The Ministry of Housing, Communities and Local Government agreed a £5m strategic consultancy contract connected to the ongoing management of the Grenfell Tower site in the weeks after it formally took control of the block and its immediate surroundings, transparency data has revealed.
Survivors and their families were assured that former landowner the Royal Borough of Kensington and Chelsea would have no ongoing role with the site of the fire where 72 lives were lost in June 2017 and the government completed its acquistion in July last year.
The west London site is expected to host a memorial to be designed in conjunction with the local community. MHCLG said last year that a legal restriction had been placed on the land so it could not be used for any future purpose other than that decided by the community. The government has said that if the community does not want the site to be redeveloped, it will not be redeveloped.
The month before MHCLG formally acquired the tower site, then-communities secretary James Brokenshire wrote to Grenfell survivors and the wider communtiy, telling them the same team that had safeguarded the site since the fire would continue managing it after the transfer – and that the department would be covering the cost.
In July, Brokenshire wrote to Doug Patterson, independent site management lead, thanking him and his team for their work and the benefit of their ongoing help.
“I am pleased that you and your team are able to provide all those who live and work on and around the site with continuity after the government has taken ownership,” Brokenshire wrote.
“I look forward to continuing to benefit from your experience and advice as we take this important step forward.”
MHCLG said the £5m consultancy spend identified in last month’s transparency publication was to cover work keeping the tower and its surroundings “safe and secure”.

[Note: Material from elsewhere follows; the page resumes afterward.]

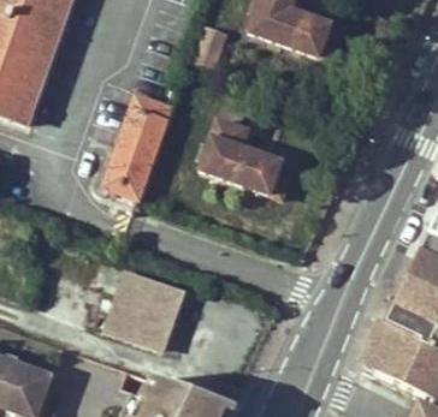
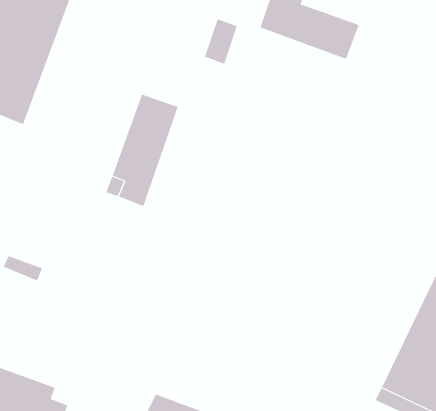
building: [197,119,290,201] -> none
building: [103,269,180,346] -> none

“We are working with strategic consultancy services to manage the site in the safest way possible, and ensure our risk, operational and programme management systems are robust,” a spokesperson said.

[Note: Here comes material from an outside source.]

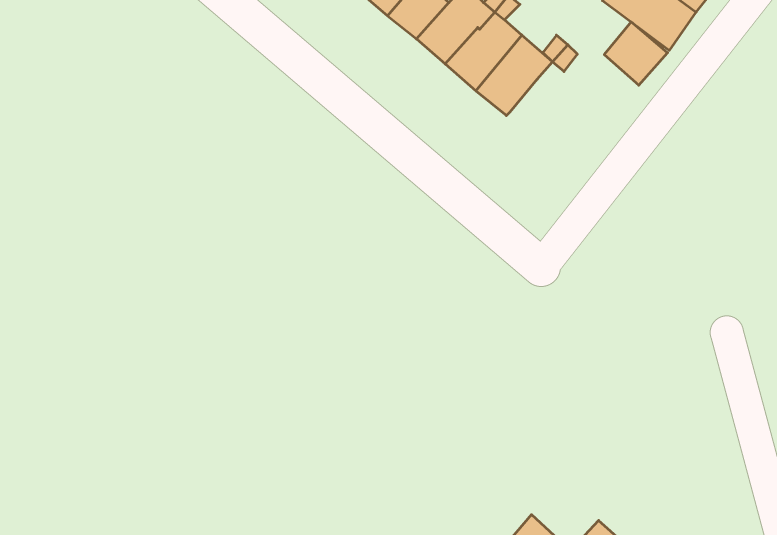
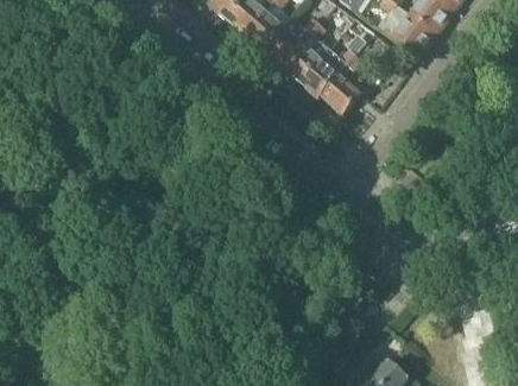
building: [604,22,668,85] -> [321,75,360,114]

“The maximum amount for the contract for these strategic consultants currently working with us is £5m.”
MHCLG said the contract expiry date was January 2022, but that it was extendable for two further 12-month periods.
This week, MHCLG announced that 7/7 bombings survivor Thelma Stober and Independent Office of Police Conduct director general Michael Lockwood had been chosen by the community in the area surrounding Grenfell Tower to co-chair the Independent Memorial Commission.

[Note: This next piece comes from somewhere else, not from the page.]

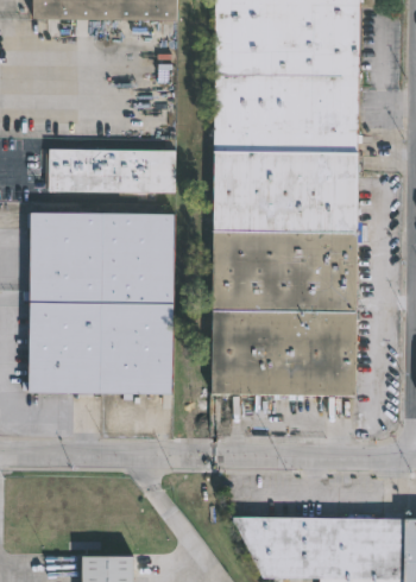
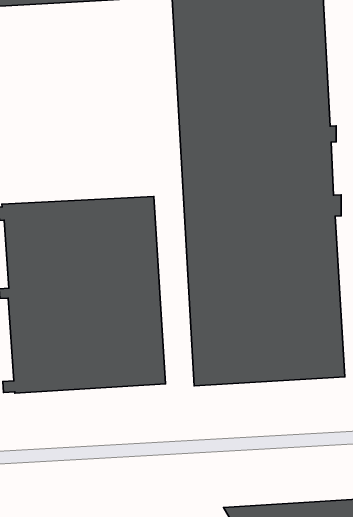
building: [48,139,177,194] -> none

Stober is head of legal and company secretary at the Local Government Association, and sits on the government's Victims' Panel that advises on improving the criminal justice system. Lockwood is a former council chief executive who was brought into the local area to help bereaved families and survivors after the Grenfell Tower fire, and to head up site management efforts.
The commission will also include 10 community members, who will be made up of bereaved families, former Grenfell Tower residents and residents of the wider Lancaster West Estate.
MHCLG has launched a pre-procurement market engagement exercise for support services for the commission.